═══ GIVEN DATA

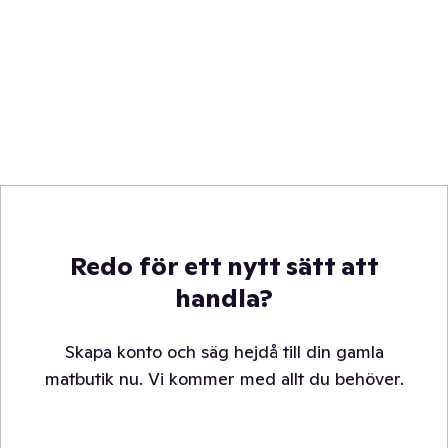
Redo för ett nytt sätt att
handla?
Skapa konto och säg hejdå till din gamla
matbutik nu. Vi kommer med allt du behöver.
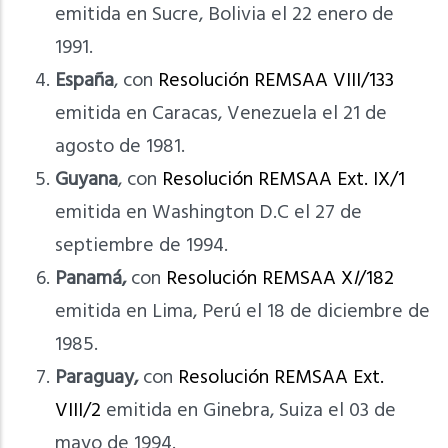
emitida en Sucre, Bolivia el 22 enero de
1991.
España
, con
Resolución REMSAA VIII/133
emitida en Caracas, Venezuela el 21 de
agosto de 1981.
Guyana
, con
Resolución REMSAA Ext. IX/1
emitida en Washington D.C el 27 de
septiembre de 1994.
Panamá,
con
Resolución REMSAA X
I
/182
emitida en Lima, Perú el 18 de diciembre de
1985.
Paraguay,
con
Resolución REMSAA Ext.
VIII/2
emitida en Ginebra, Suiza el 03 de
mayo de 1994.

══════

* _YOUR ASSIGNMENT_
Give the data again word for word, without images.

* _RESULT BELOW_
Redo för ett nytt sätt att
handla?
Skapa konto och säg hejdå till din gamla
matbutik nu. Vi kommer med allt du behöver.
emitida en Sucre, Bolivia el 22 enero de
1991.
España
, con
Resolución REMSAA VIII/133
emitida en Caracas, Venezuela el 21 de
agosto de 1981.
Guyana
, con
Resolución REMSAA Ext. IX/1
emitida en Washington D.C el 27 de
septiembre de 1994.
Panamá,
con
Resolución REMSAA X
I
/182
emitida en Lima, Perú el 18 de diciembre de
1985.
Paraguay,
con
Resolución REMSAA Ext.
VIII/2
emitida en Ginebra, Suiza el 03 de
mayo de 1994.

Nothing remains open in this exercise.